How did a sandbar halfway between New Jersey and Delaware become the property of one state and not the other?
The British royal government was notoriously sloppy in its awarding of land grants in its colonies. There’s a lot of boundary ambiguity and overlapping claims. With American independence, the task for refereeing fell to the new federal government.
The specific problem of Pea Patch was as young as the nation itself. According to testimony recorded in the 1837 records of the U.S. Senate, Pea Patch was formed around the time of the American Revolution when a ship loaded with peas reportedly sunk there (smells of a tall tale to me but I’ll let it stand).
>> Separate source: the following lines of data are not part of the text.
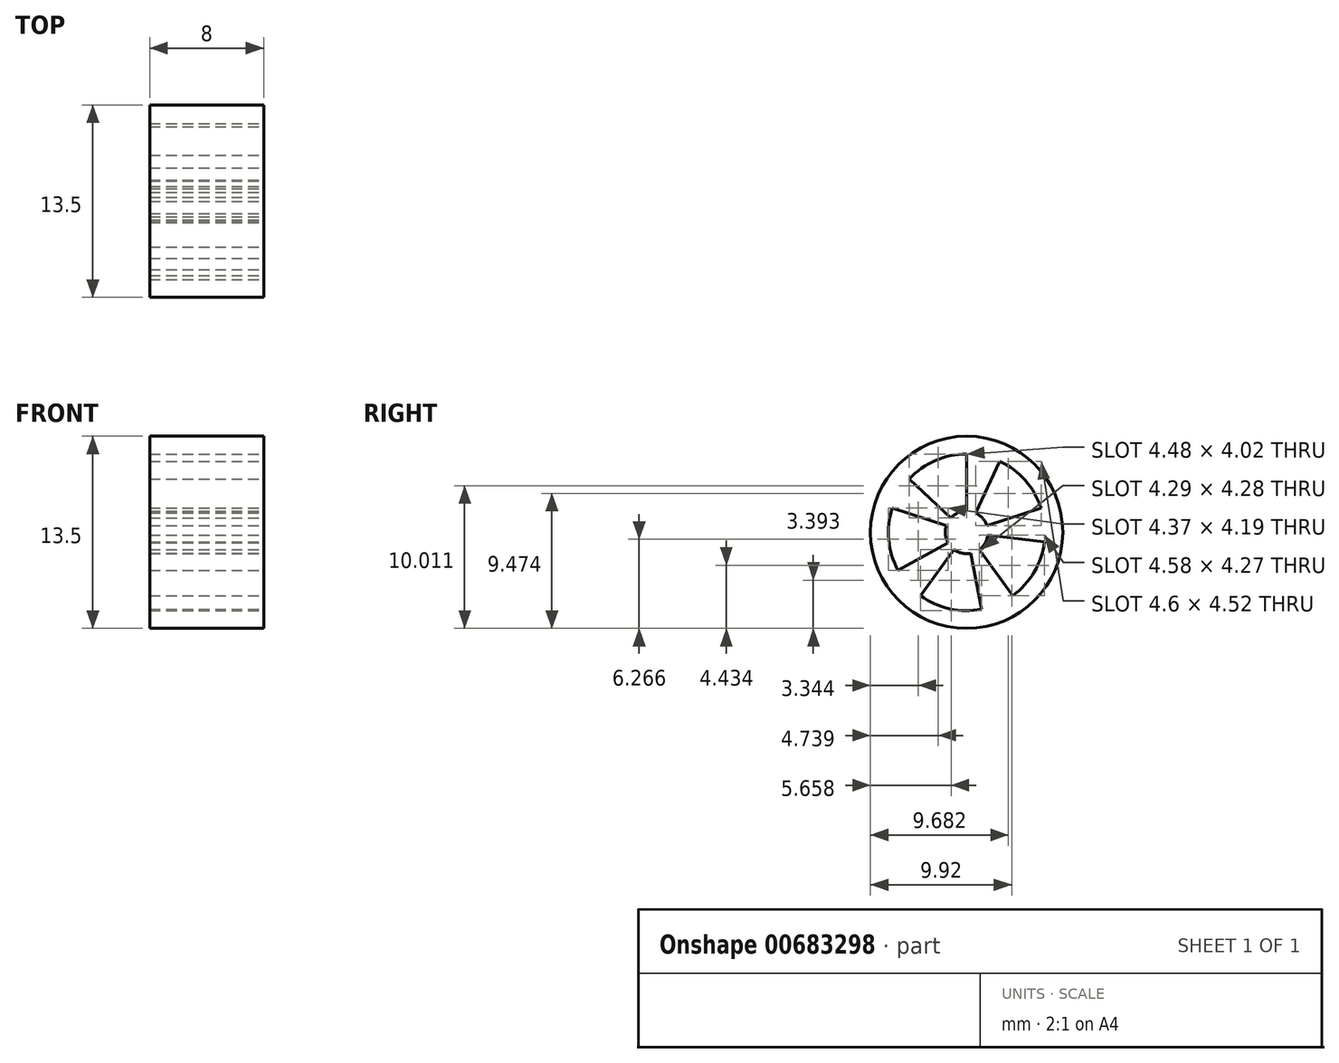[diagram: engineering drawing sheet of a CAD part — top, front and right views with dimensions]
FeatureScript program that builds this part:
annotation { "Feature Type Name" : "Feature", "Feature Type Description" : "" }
export const myFeature = defineFeature(function(context is Context, id is Id, definition is map)
    precondition{}
    {
        {
            var Q0;
            Q0=qCreatedBy(makeId("Right.planeOp"),FACE);
            var sketch = newSketch(context, id + "F0", { "sketchPlane" : qUnion([Q0])});
            skCircle(sketch, "E0", {"center": v(0, 0) * mm, "radius": 6.75 * mm});
            skSolve(sketch);
        }
        {
            var Q0;
            Q0 = qSketchRegion(id + "F0", true);
            extrude(context, id + "F1", {"entities" : qUnion([Q0]), "endBound" : BoundingType.SYMMETRIC, "depth" : 8 * mm, "offsetDistance" : 25 * mm});
        }
        {
            var Q0;
            Q0=makeQuery(id+"F1.opExtrude","CAP_FACE",FACE,{"disambiguationData":[OSD([sQuery(id+"F0.wireOp",EDGE,"E0")])],"isStart":false});
            var sketch = newSketch(context, id + "F2", { "sketchPlane" : qUnion([Q0])});
            skCircle(sketch, "E1", {"center": v(0, 0) * mm, "radius": 1.5 * mm});
            skCircle(sketch, "E2", {"center": v(0, 0) * mm, "radius": 5.5 * mm});
            skLineSegment(sketch, "E3", {"start": v(0, 1.5) * mm, "end": v(0, 5.5) * mm});
            skLineSegment(sketch, "E4", {"start": v(0.63, 1.36) * mm, "end": v(2.32, 4.98) * mm});
            skLineSegment(sketch, "E5.1.0", {"start": v(-1.43, 0.46) * mm, "end": v(-5.23, 1.7) * mm});
            skLineSegment(sketch, "E5.1.1", {"start": v(-1.1, 1.02) * mm, "end": v(-4.02, 3.75) * mm});
            skLineSegment(sketch, "E5.2.0", {"start": v(-0.88, -1.21) * mm, "end": v(-3.23, -4.45) * mm});
            skLineSegment(sketch, "E5.2.1", {"start": v(-1.31, -0.73) * mm, "end": v(-4.81, -2.67) * mm});
            skLineSegment(sketch, "E5.3.0", {"start": v(0.88, -1.21) * mm, "end": v(3.23, -4.45) * mm});
            skLineSegment(sketch, "E5.3.1", {"start": v(0.29, -1.47) * mm, "end": v(1.05, -5.4) * mm});
            skLineSegment(sketch, "E5.4.0", {"start": v(1.43, 0.46) * mm, "end": v(5.23, 1.7) * mm});
            skLineSegment(sketch, "E5.4.1", {"start": v(1.49, -0.18) * mm, "end": v(5.46, -0.67) * mm});
            skSolve(sketch);
        }
        {
            var Q0;
            {var subQ0=sQuery(id+"F2.wireOp",EDGE,"E3");Q0=makeQuery(id+"F2.imprint","IMPRINT",FACE,{"disambiguationData":[TD([[makeQuery(id+"F2.imprint","IMPRINT",EDGE,{"derivedFrom":subQ0}),1.0]])]});}
            var Q1;
            {var subQ0=sQuery(id+"F2.wireOp",EDGE,"E4");Q1=makeQuery(id+"F2.imprint","IMPRINT",FACE,{"disambiguationData":[TD([[makeQuery(id+"F2.imprint","IMPRINT",EDGE,{"derivedFrom":subQ0}),-1.0]])]});}
            var Q2;
            {var subQ0=sQuery(id+"F2.wireOp",EDGE,"E5.3.0");Q2=makeQuery(id+"F2.imprint","IMPRINT",FACE,{"disambiguationData":[TD([[makeQuery(id+"F2.imprint","IMPRINT",EDGE,{"derivedFrom":subQ0}),1.0]])]});}
            var Q3;
            {var subQ0=sQuery(id+"F2.wireOp",EDGE,"E5.2.0");Q3=makeQuery(id+"F2.imprint","IMPRINT",FACE,{"disambiguationData":[TD([[makeQuery(id+"F2.imprint","IMPRINT",EDGE,{"derivedFrom":subQ0}),1.0]])]});}
            var Q4;
            {var subQ0=sQuery(id+"F2.wireOp",EDGE,"E5.1.0");Q4=makeQuery(id+"F2.imprint","IMPRINT",FACE,{"disambiguationData":[TD([[makeQuery(id+"F2.imprint","IMPRINT",EDGE,{"derivedFrom":subQ0}),1.0]])]});}
            extrude(context, id + "F3", {"entities" : qUnion([Q0, Q1, Q2, Q3, Q4]), "operationType" : NewBodyOperationType.REMOVE, "endBound" : BoundingType.THROUGH_ALL, "oppositeDirection" : true, "depth" : 25 * mm, "offsetDistance" : 25 * mm});
        }
    });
Alluvial deposits formed a sandbank around the wreck and it eventually coalesced into a full-fledged island.
When claims overlap on an island in the middle of a boundary river, it’s typical to look at two measures: the first and most obvious is to see if it’s closer to one side’s riverbank. The other is to look at shipping channels and use this as a de facto boundary. According the the Senate testimony, Pea Patch Island is both closer to New Jersey and on the New Jersey side of the early nineteenth-century shipping channel.
There’s also human factors to consider: according to testimony in the Congressional Record the island was generally considered a part of N.J.‘s Salem County through the early nineteenth century. In 1813, New Jersey resident Henry Gale bought Pea Patch Island and began developing fisheries on it. New Jersey formally minuted the island as his property, confirming the land deeds and giving it to his “heirs and assigns for ever [sic].”
State ownership of Pea Patch would seem to be a pretty straight-forward decision then: geographically New Jersey’s, culturally a part of Salem County, and owned by a South Jersey businessperson.
Unfortunately for Gale, the federal government thought it was a good strategic location for a new fort. They offered him $30,000 but he didn’t think it was a fair price. They didn’t want to negotiate and so made a side deal with the State of Delaware. They decided the state boundary line should be drawn to the east of the island to make it a part of Delaware. The state declared Henry Gale a squatter and gave full ownership of the island to the U.S. War Department. Gale was forcibly evicted, his buildings demolished, his fishery business ruined. It doesn’t take a conspiracist to imagine that the Congressional Delaware delegation got something nice for their participation in this ruse.
(Later on, continuing boundary disputes between the two states led to the truly-bizarre geographic oddity that is the 12-Mile Circle. Anything built off the New Jersey coast into the Delaware River is Delaware’s. This still regularly sparks lawsuits between the states. If you could get behind the scenes I imagine you could set a whole Boardwalk-Empire-like show in the Delaware land grant office.)
A century and a half later the crumbling ruins of Fort Delaware would come under the administration of the Delaware Department of Natural Resources and Environmental Control. The DNERC folks do a great job running Fort Delaware. When reading up on this I was surprised to find Henry Gale’s name. My wife’s family has Salem County Gales so Henry is at least some sort of distant cousin of my kids. I think Delaware should give us a special toot on the ferry horn every time they land back on the soil of their ancestral home.